Indeed, children dominated the life of the camp. The whole pattern of time was structured to their requirements. In the morning ours went to Tiger Club: two hours of supervised playing, which allowed their parents to disappear into the market in St Jean and stock up on supplies. There was a bewildering array of food (the olive stall alone carried more varieties than Heinz). Purchasing was conducted in the standard holiday mix of French and English (the stall-holders spoke softly and quickly in French, the shoppers spoke loudly and slowly in English).

Once the food had been consumed, in the afternoon there would be excursions to amuse the children. To the beach, perhaps, where their father would construct elaborate sand cities with which the children would quickly grow bored. Or to the Island of Noirmoutier, driving over a mile-long causeway and stopping half-way across to collect mussels and cockles for that evening's supper.

In the evening, we would head to St Jean, hire a pedal jalopy and eat ice-cream, or drive to Les Sables d'Olonne, the snooty resort up the coast where the restaurants lining the quay welcomed the English and their credit cards. And like everyone else in the camp, parents and children alike, we would all go to bed at the same time. By 11.30pm, as if by some pre-planned arrangement, the entire camp of some 500 tents and caravans would be asleep.
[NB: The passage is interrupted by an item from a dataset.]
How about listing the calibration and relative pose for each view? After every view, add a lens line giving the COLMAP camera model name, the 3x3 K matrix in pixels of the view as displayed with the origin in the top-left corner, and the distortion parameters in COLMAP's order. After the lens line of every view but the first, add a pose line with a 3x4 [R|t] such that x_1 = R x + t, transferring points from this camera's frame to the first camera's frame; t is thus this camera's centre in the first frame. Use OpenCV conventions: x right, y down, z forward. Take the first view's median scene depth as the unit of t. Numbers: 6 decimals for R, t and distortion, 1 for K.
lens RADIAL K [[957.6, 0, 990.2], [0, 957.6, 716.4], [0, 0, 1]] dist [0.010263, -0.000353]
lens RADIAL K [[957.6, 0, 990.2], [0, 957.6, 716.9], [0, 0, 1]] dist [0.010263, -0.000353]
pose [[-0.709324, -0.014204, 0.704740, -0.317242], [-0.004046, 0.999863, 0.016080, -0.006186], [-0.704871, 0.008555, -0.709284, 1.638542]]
But on our last day there, because this is what our children wanted to do most of all, we stayed in the camp with the family opposite who, by skilful planning, we had managed to avoid for almost the entire fortnight. As the children played, I wandered round the place and discovered most of the camp appeared to be spending their holiday as if surgically attached to their tent. Down the cul- de-sacs men were washing their cars, tent-proud tent-wives were brushing and sponging, children were stabbing away at the keys of their Game Boys. There was a whole world in this camp we had missed: suburban life transferred wholesale under canvas.

At six the next morning, I loaded the car for the return as quietly as possible, so as not to wake the neighbours. Not quietly enough, though, to keep our departure secret from the Harry Enfields over the way.
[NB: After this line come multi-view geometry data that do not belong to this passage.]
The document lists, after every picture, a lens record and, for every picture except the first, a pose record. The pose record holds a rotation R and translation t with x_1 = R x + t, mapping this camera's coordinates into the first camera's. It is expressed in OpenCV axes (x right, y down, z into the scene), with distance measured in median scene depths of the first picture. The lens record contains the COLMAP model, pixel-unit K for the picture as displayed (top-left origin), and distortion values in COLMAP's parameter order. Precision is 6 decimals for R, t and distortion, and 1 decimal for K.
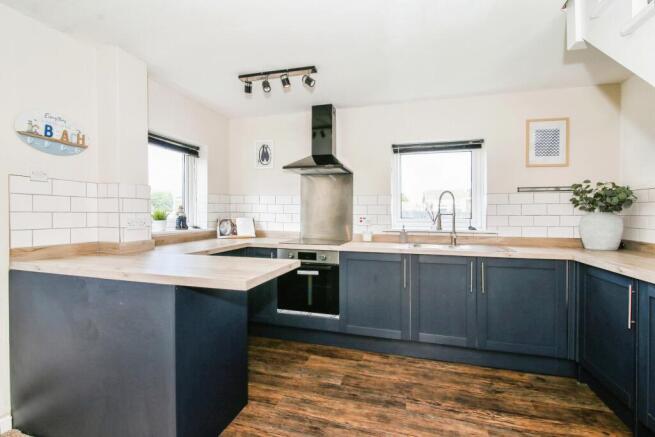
lens RADIAL K [[303.9, 0, 327.6], [0, 303.9, 214.9], [0, 0, 1]] dist [-0.002844, -0.000274]
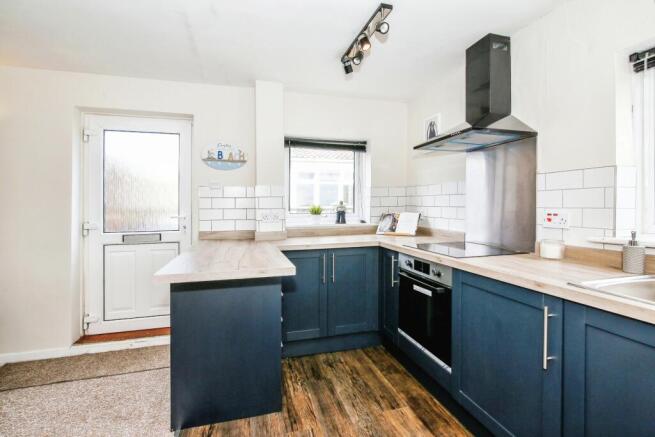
lens RADIAL K [[303.9, 0, 326.3], [0, 303.9, 208.1], [0, 0, 1]] dist [-0.002844, -0.000274]
pose [[0.529703, -0.008223, -0.848143, 0.427077], [0.008755, 0.999953, -0.004227, -0.001832], [0.848138, -0.005187, 0.529750, 0.436732]]
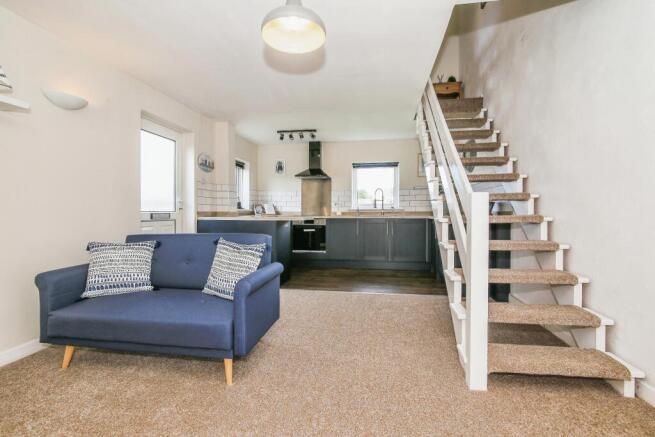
lens RADIAL K [[303.9, 0, 320.8], [0, 303.9, 219.8], [0, 0, 1]] dist [-0.002844, -0.000274]
pose [[0.995637, -0.006000, 0.093116, -0.175244], [0.003757, 0.999699, 0.024243, 0.075754], [-0.093234, -0.023787, 0.995360, -0.955735]]
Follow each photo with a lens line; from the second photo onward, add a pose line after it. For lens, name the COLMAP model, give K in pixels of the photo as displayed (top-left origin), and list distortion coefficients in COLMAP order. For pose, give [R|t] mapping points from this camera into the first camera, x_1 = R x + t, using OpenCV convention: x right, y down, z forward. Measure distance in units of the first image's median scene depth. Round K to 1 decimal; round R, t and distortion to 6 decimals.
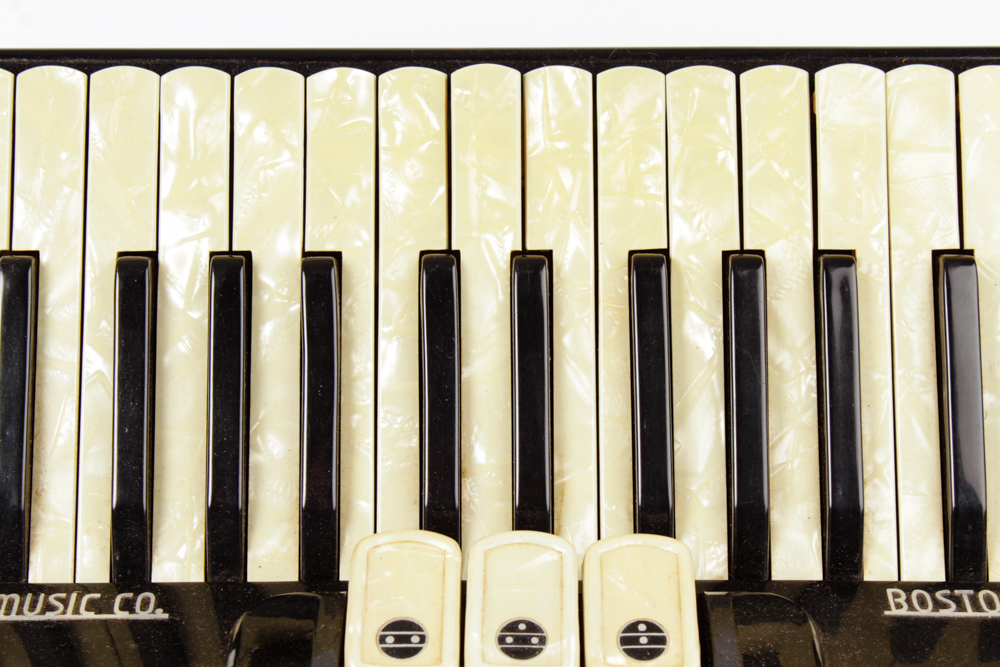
lens RADIAL K [[2373.2, 0, 483.3], [0, 2373.2, 335.9], [0, 0, 1]] dist [0.059273, 0.189240]
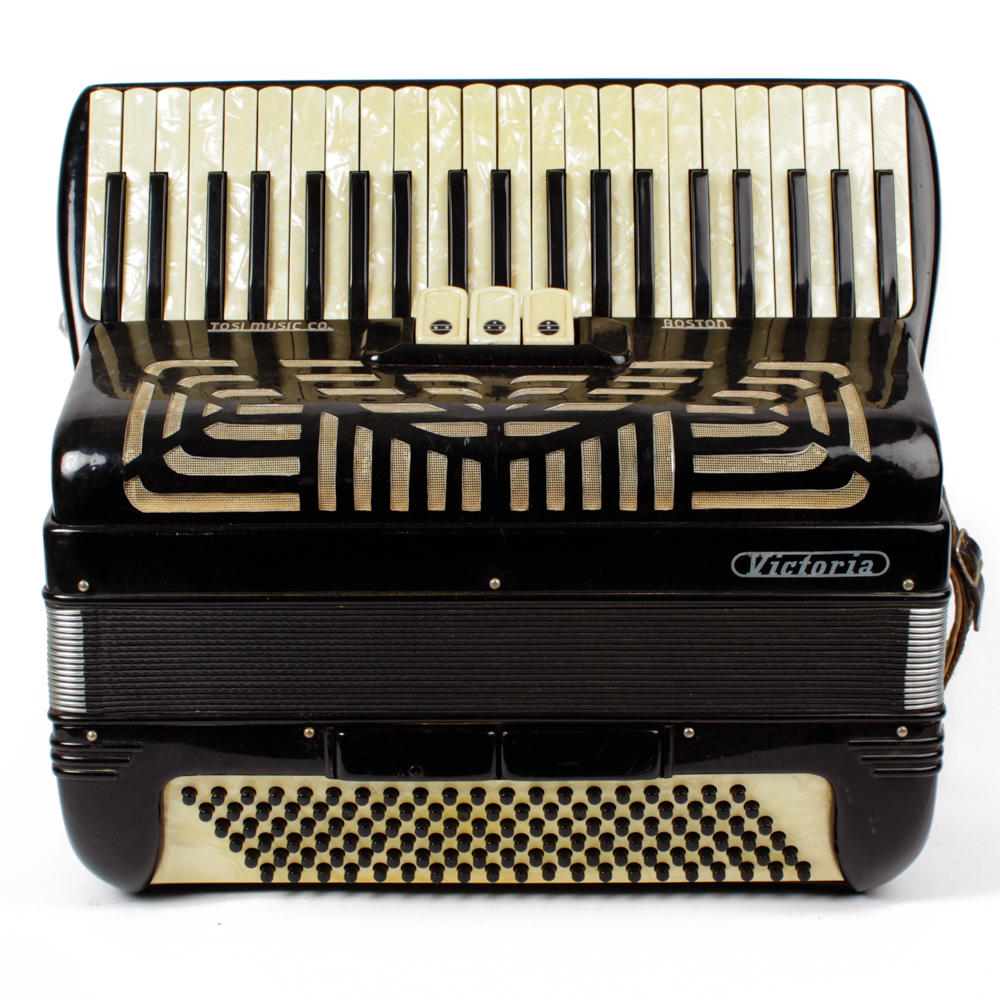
lens RADIAL K [[2301.8, 0, 457.7], [0, 2301.8, 463.6], [0, 0, 1]] dist [-0.078889, 0.117997]
pose [[0.999892, 0.000582, -0.014689, 0.012349], [-0.001081, 0.999421, -0.033993, 0.304761], [0.014661, 0.034006, 0.999314, -1.077786]]
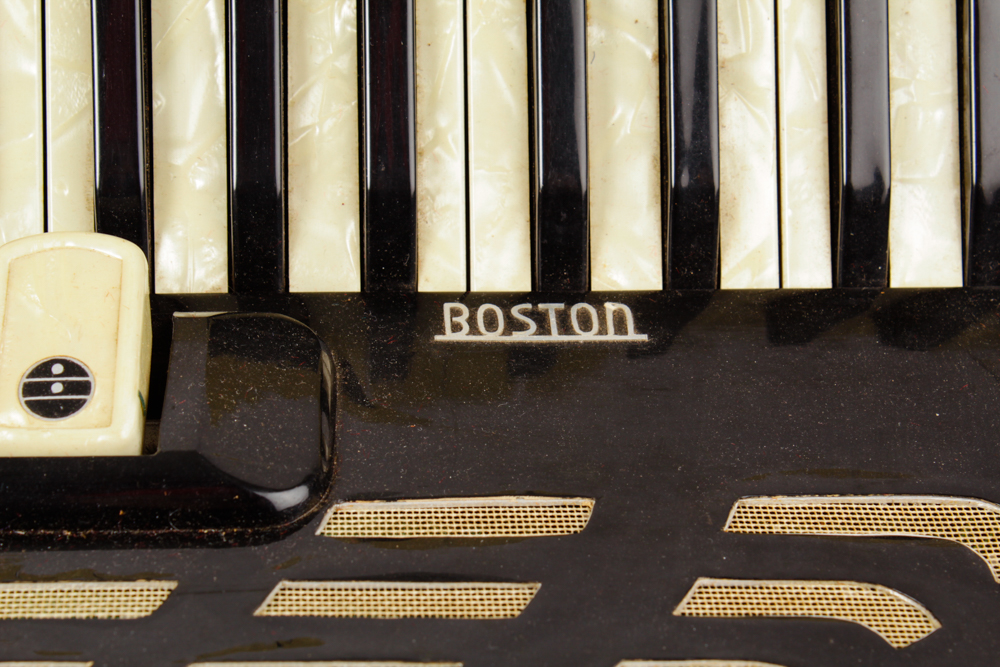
lens RADIAL K [[2335.2, 0, 484.5], [0, 2335.2, 337.1], [0, 0, 1]] dist [0.064855, -0.021330]
pose [[0.998807, -0.010567, 0.047684, 0.146244], [0.003539, 0.989406, 0.145131, 0.014827], [-0.048712, -0.144789, 0.988263, 0.303904]]
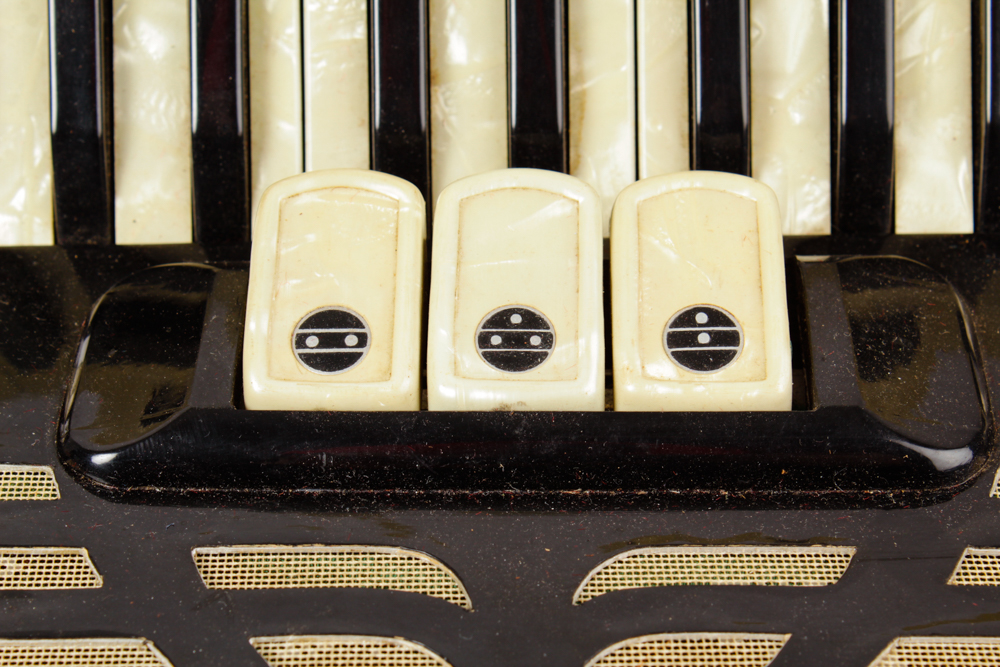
lens RADIAL K [[2335.2, 0, 484.5], [0, 2335.2, 337.1], [0, 0, 1]] dist [0.064855, -0.021330]
pose [[0.999607, -0.009803, -0.026261, 0.022646], [0.014357, 0.983688, 0.179310, 0.011906], [0.024075, -0.179616, 0.983442, 0.344719]]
'So you're off then,' the man said, emerging from his tent. 'Oh deary me. It appears your driver's side front is a tad on the soft side.'

He was right. I had a puncture. Teeth clamped in fury, I started to unload the boot to liberate the spare. 'Love to help, but I've done my back in,' he said, taking up a supervisory position on one of our garden chairs as I struggled with a wheel nut. 'Permission granted to swear,' he said as the bottom fell out of a box of food while I was loading stuff back on.
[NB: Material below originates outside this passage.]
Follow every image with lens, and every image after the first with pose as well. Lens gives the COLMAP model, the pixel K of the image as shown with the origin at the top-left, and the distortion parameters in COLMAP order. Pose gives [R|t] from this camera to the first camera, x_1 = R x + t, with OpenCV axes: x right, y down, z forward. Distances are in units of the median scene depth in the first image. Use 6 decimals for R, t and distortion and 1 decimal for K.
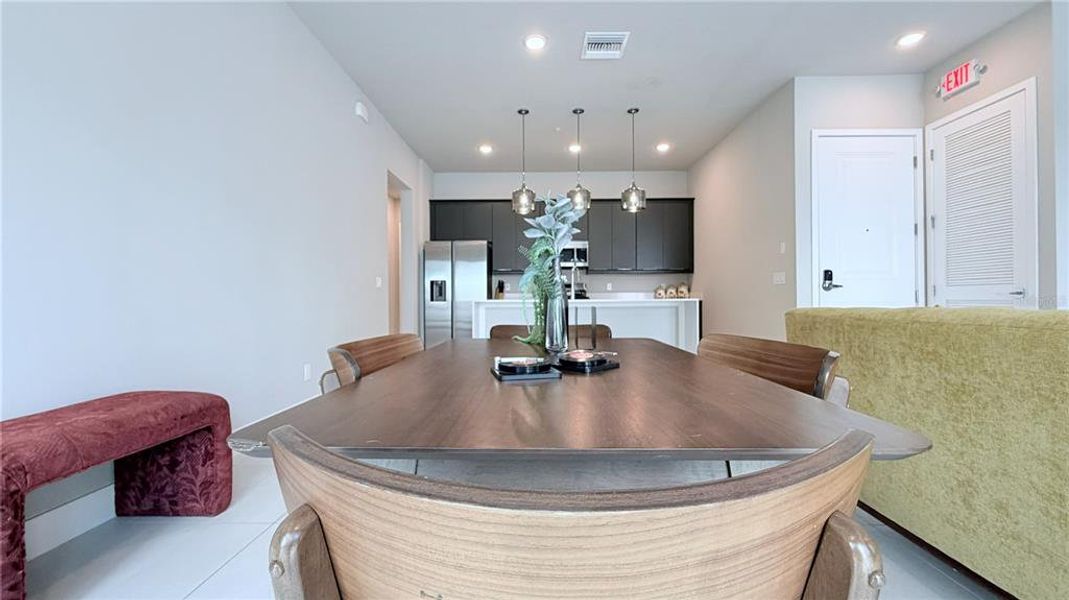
lens RADIAL K [[426.7, 0, 532.9], [0, 426.7, 299.8], [0, 0, 1]] dist [-0.000835, 0.000239]
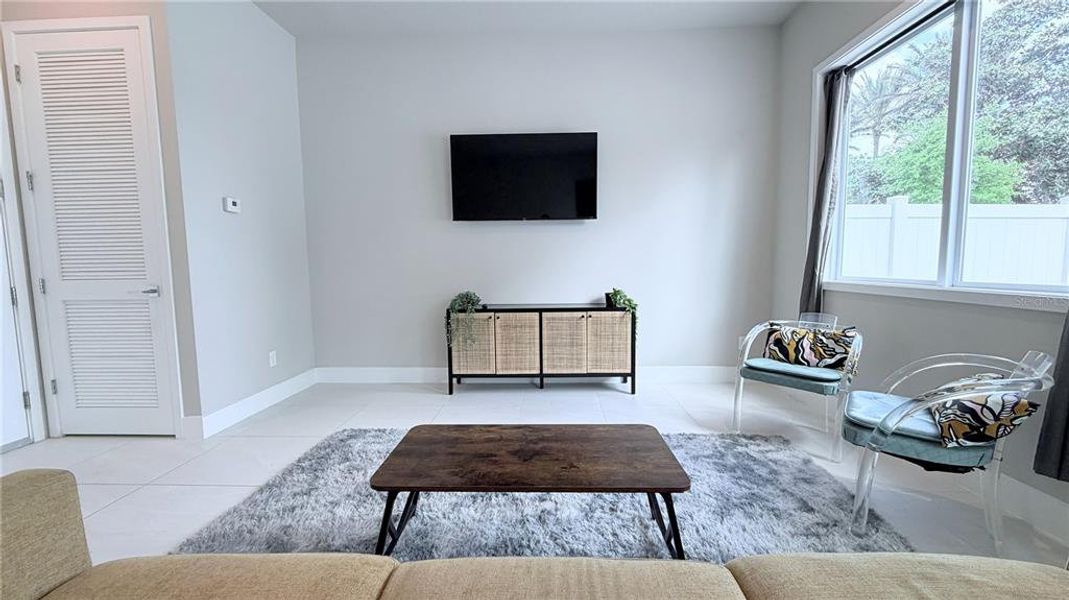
lens RADIAL K [[426.7, 0, 530.7], [0, 426.7, 298.2], [0, 0, 1]] dist [-0.000835, 0.000239]
pose [[0.021539, -0.076625, 0.996827, 0.281862], [0.011779, 0.997009, 0.076385, -0.043902], [-0.999699, 0.010096, 0.022377, 0.216450]]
But it was what he said as I squeezed the last bag untidily into the boot that made me think the mosquitoes of my youth were small irritants compared to those of a luxury executive campsite: 'So, what route exactly are you taking on the drive home?'

FACTFILE

Haven Europe (0705 466111) offers camping packages at two sites in St Jean de Monts, 60km (40 miles) south-west of Nantes. At Les Genets, seven nights in a family tent costs pounds 341-pounds 487 in August; prices are for two adults, children under 14 free, and include a midweek Channel crossing. In September (to 10 September) the lowest price is pounds 176. At nearby Le Bois Dormant, prices are pounds 176-pounds 502 per week. Haven offers a week in Montpellier for pounds 129 in September, four-night breaks from pounds 95, and three weeks for the price of two from 26 August.